When physicists do mathematics, they don’t say they’re doing “number science”. They’re doing math.
If you’re analyzing data, you’re doing statistics. You can call it data science or informatics or analytics or whatever, but it’s still statistics.
If you say that one kind of data analysis is statistics and another kind is not, you’re not allowing innovation. We need to define the field broadly.
You may not like what some statisticians do. You may feel they don’t share your values. They may embarrass you. But that shouldn’t lead us to abandon the term “statistics”.
Tags: data analysis, data science
5 Apr 2013 at 9:02 am
Yes!
(Ken, statistician and proud of it.)
5 Apr 2013 at 9:51 am
Absolutely.
9 Apr 2013 at 12:56 am
OK but… as you point out, physicists do mathematics, but still call themselves physicists because that’s not all they do.
Whether or not you agree, data scientists would qualify themselves the same way — they do statistics, but also other things that statisticians generally do not do (product development, system administration, engineering, etc.).
9 Apr 2013 at 6:08 am
Yes, I’m not saying that a computer scientist should be called a statistician without his/her approval. (Though I might call a statistician who does only mathematics, a mathematician.)
But there should be no “data science” that is not statistics. “Statistics” should swallow it up.
9 Apr 2013 at 8:28 am
I dunno, I don’t think we get to appropriate the term without adjusting our curriculum a bit so that we teach at least some of the engineering/computer science/business skills needed for many data science jobs.
Data science is also a completely catch-all term that is still very ill-defined. This was an interesting talk about it that I recently saw, sort of an empirical approach to defining data science: http://www.youtube.com/watch?v=aMDe5pODkB0
9 Apr 2013 at 12:07 pm
I was about to say, “Why not?”
But then, I do totally agree that bio/statistics training needs to be modernized to include the skills need for visualizing, managing, and analyzing high-dimensional data, and for writing better software. So some (software) engineering and CS skills should be included. (I’m not sure about “business”, but I’ll let that go.)
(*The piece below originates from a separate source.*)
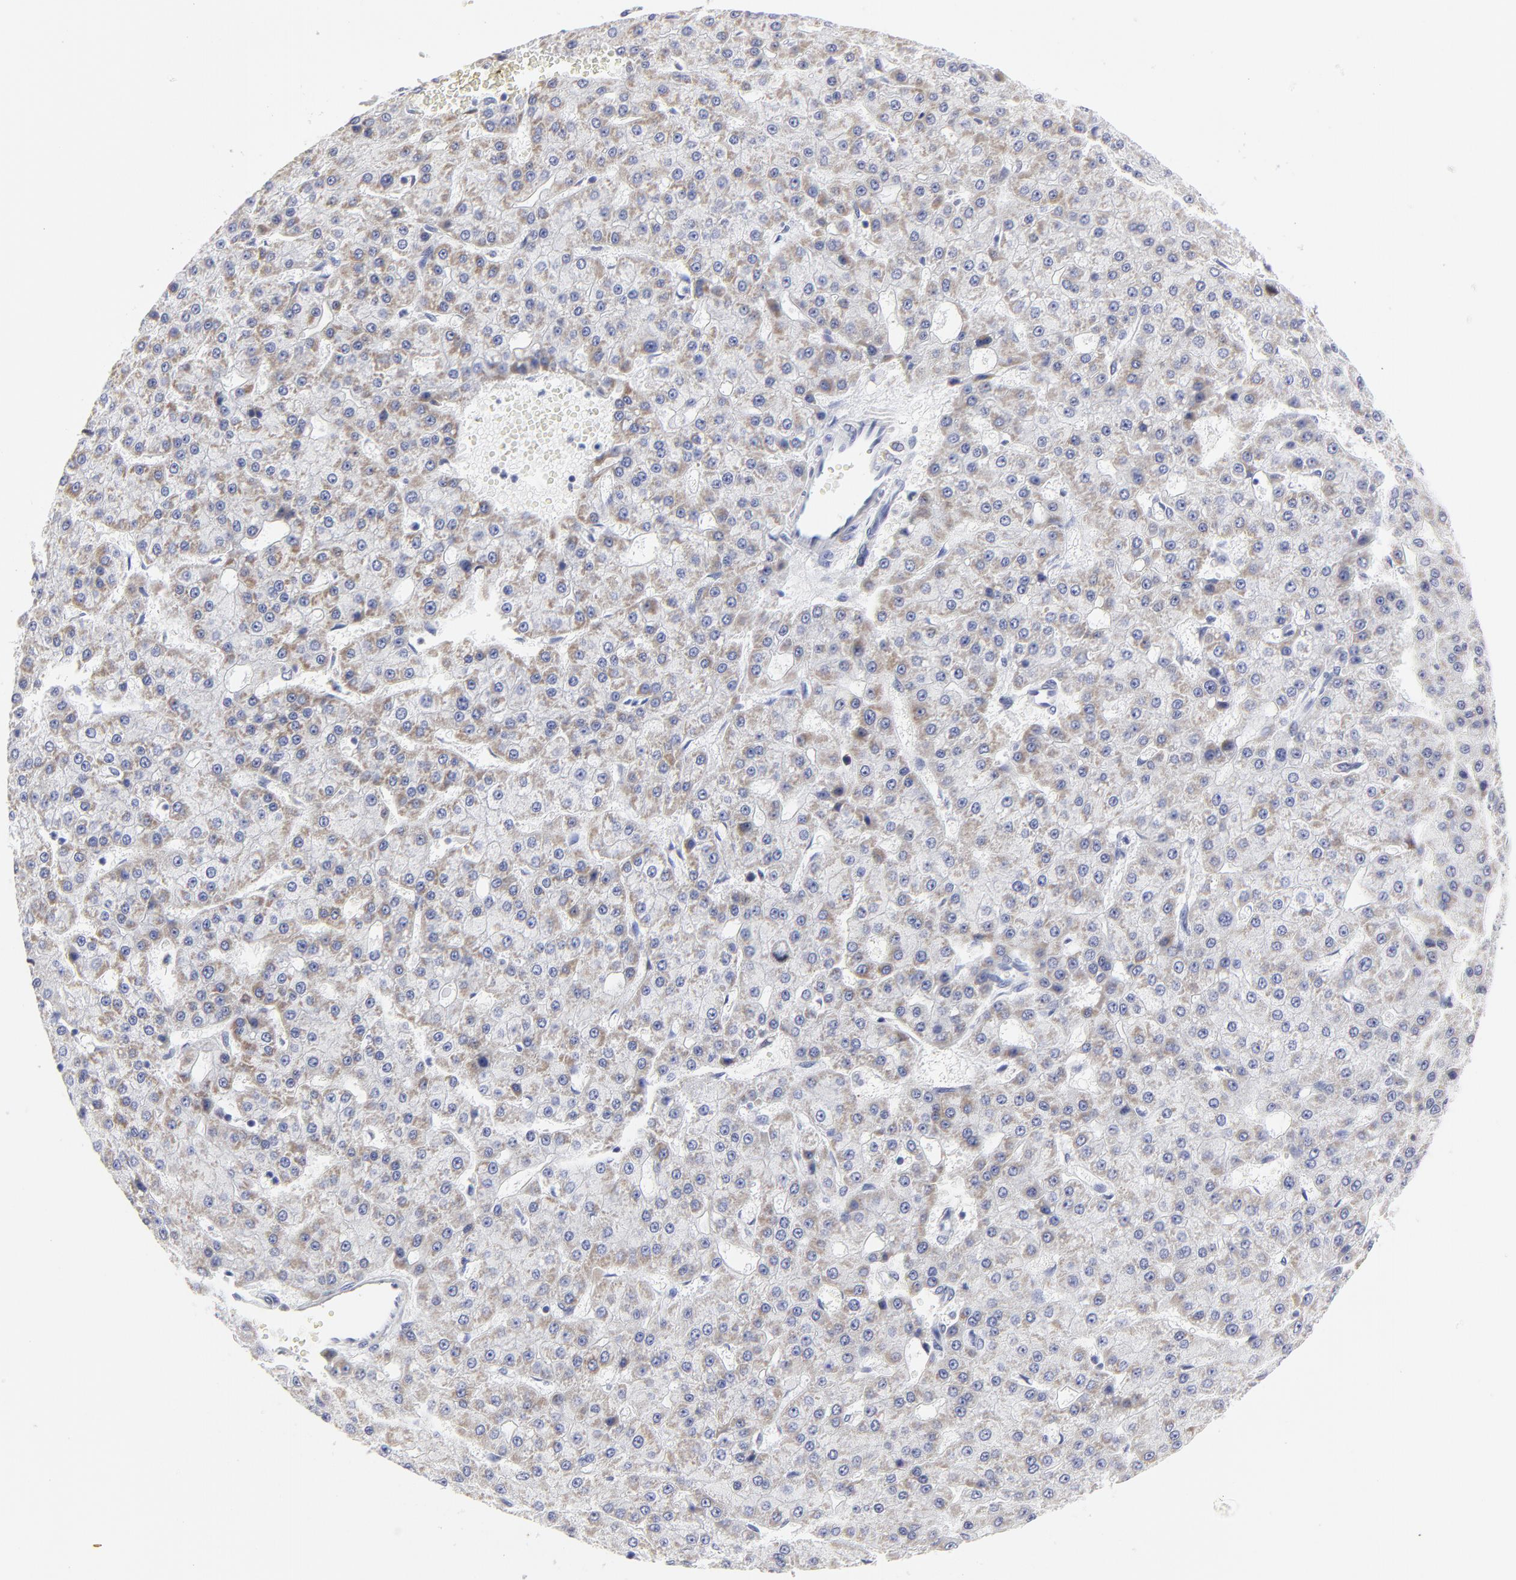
{"staining": {"intensity": "moderate", "quantity": ">75%", "location": "cytoplasmic/membranous"}, "tissue": "liver cancer", "cell_type": "Tumor cells", "image_type": "cancer", "snomed": [{"axis": "morphology", "description": "Carcinoma, Hepatocellular, NOS"}, {"axis": "topography", "description": "Liver"}], "caption": "This histopathology image displays immunohistochemistry staining of human hepatocellular carcinoma (liver), with medium moderate cytoplasmic/membranous expression in about >75% of tumor cells.", "gene": "NCAPH", "patient": {"sex": "male", "age": 47}}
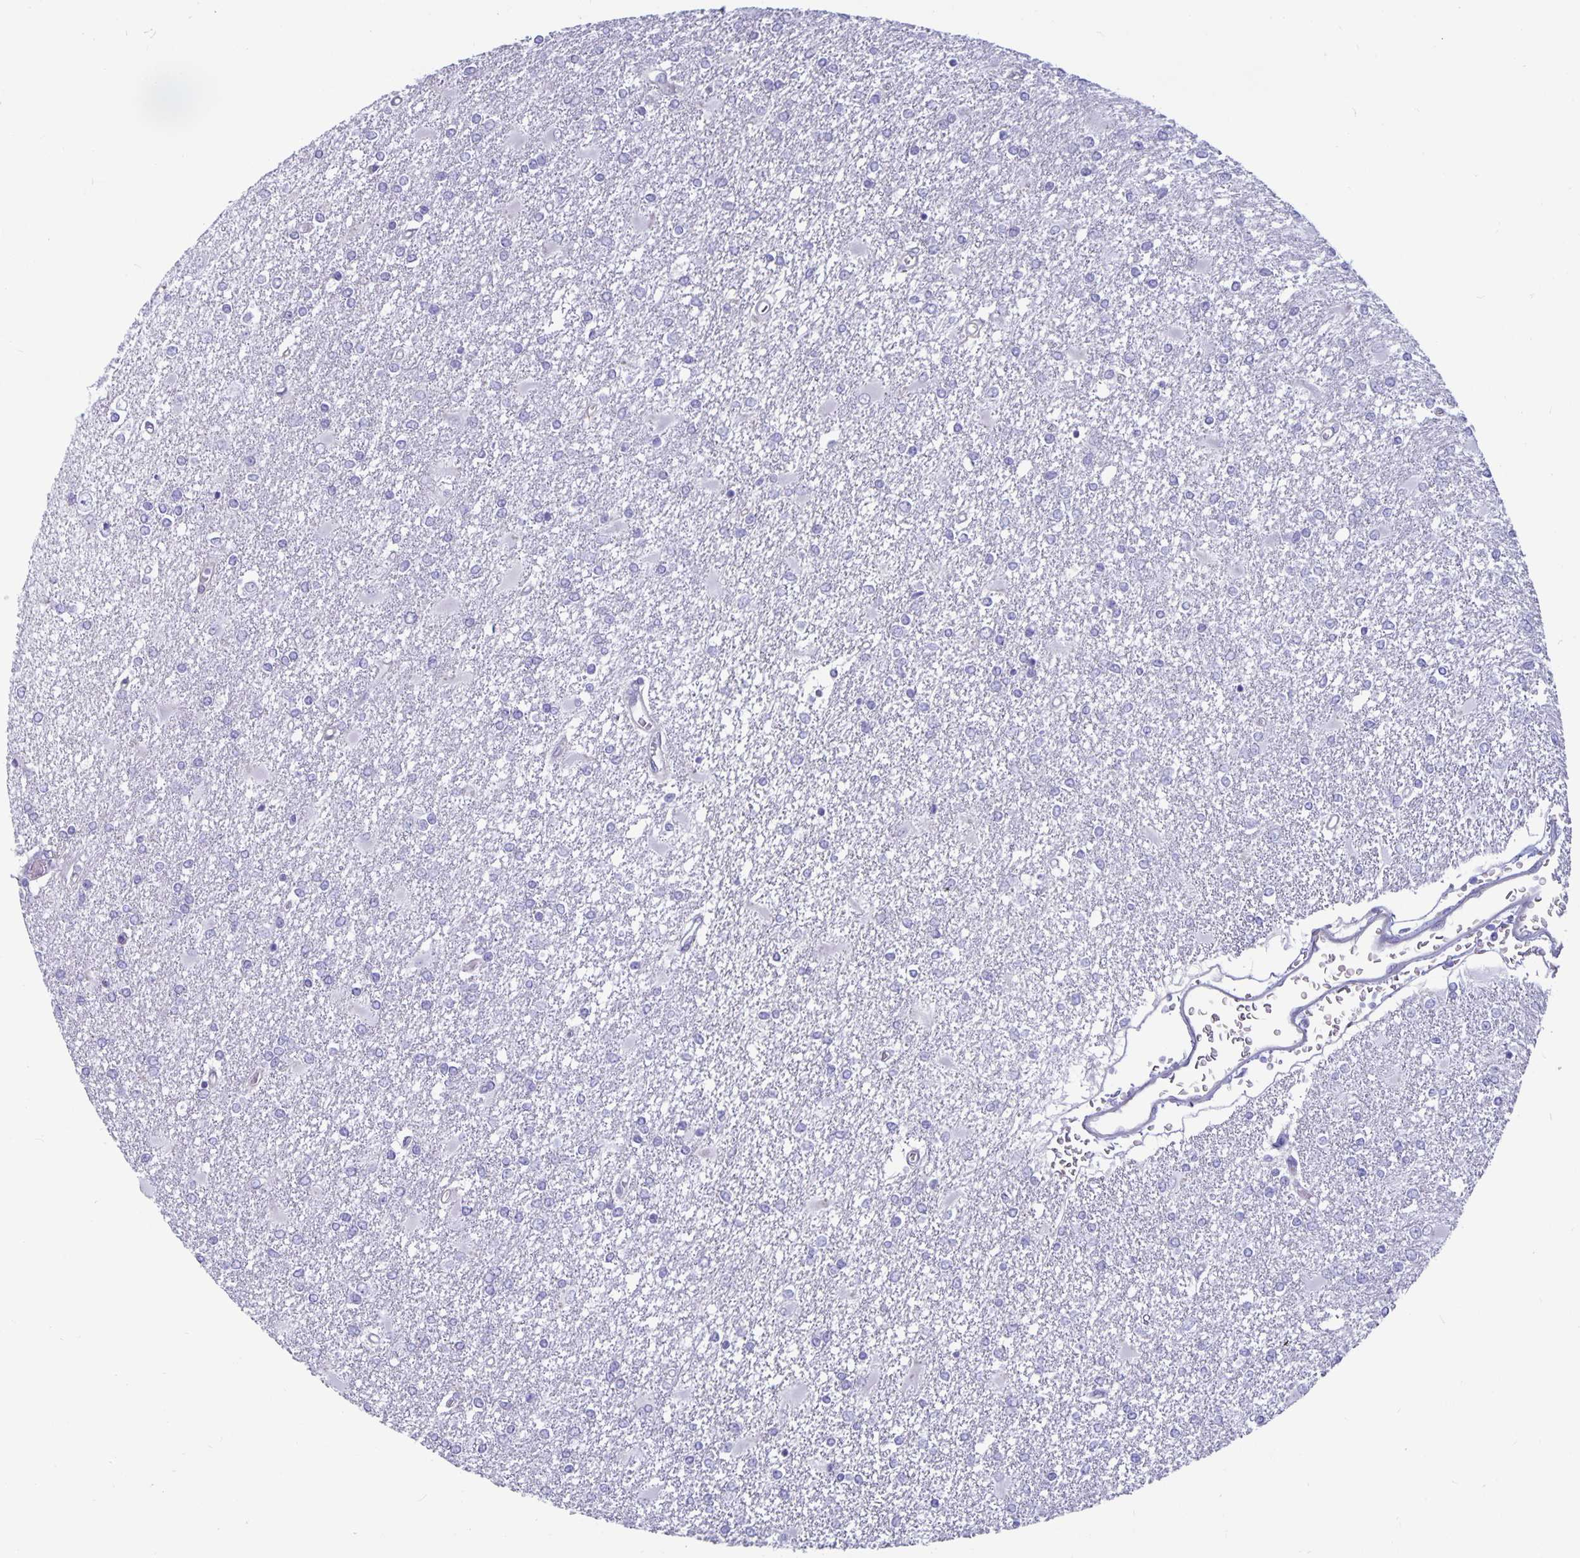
{"staining": {"intensity": "negative", "quantity": "none", "location": "none"}, "tissue": "glioma", "cell_type": "Tumor cells", "image_type": "cancer", "snomed": [{"axis": "morphology", "description": "Glioma, malignant, High grade"}, {"axis": "topography", "description": "Cerebral cortex"}], "caption": "Glioma was stained to show a protein in brown. There is no significant staining in tumor cells.", "gene": "PLCB3", "patient": {"sex": "male", "age": 79}}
If there’s a “data science”, it should be statistics. As needs change, the field should adapt.
9 Apr 2013 at 1:44 pm
Yes agreed completely. The fact that this new term emerged is, I think, at least somewhat a reflection of our field not adapting fast enough to address current problems.
9 Apr 2013 at 7:40 am
“If you’re analyzing data, you’re doing statistics.”
Can I suggest you add several exclamation points to this sentence?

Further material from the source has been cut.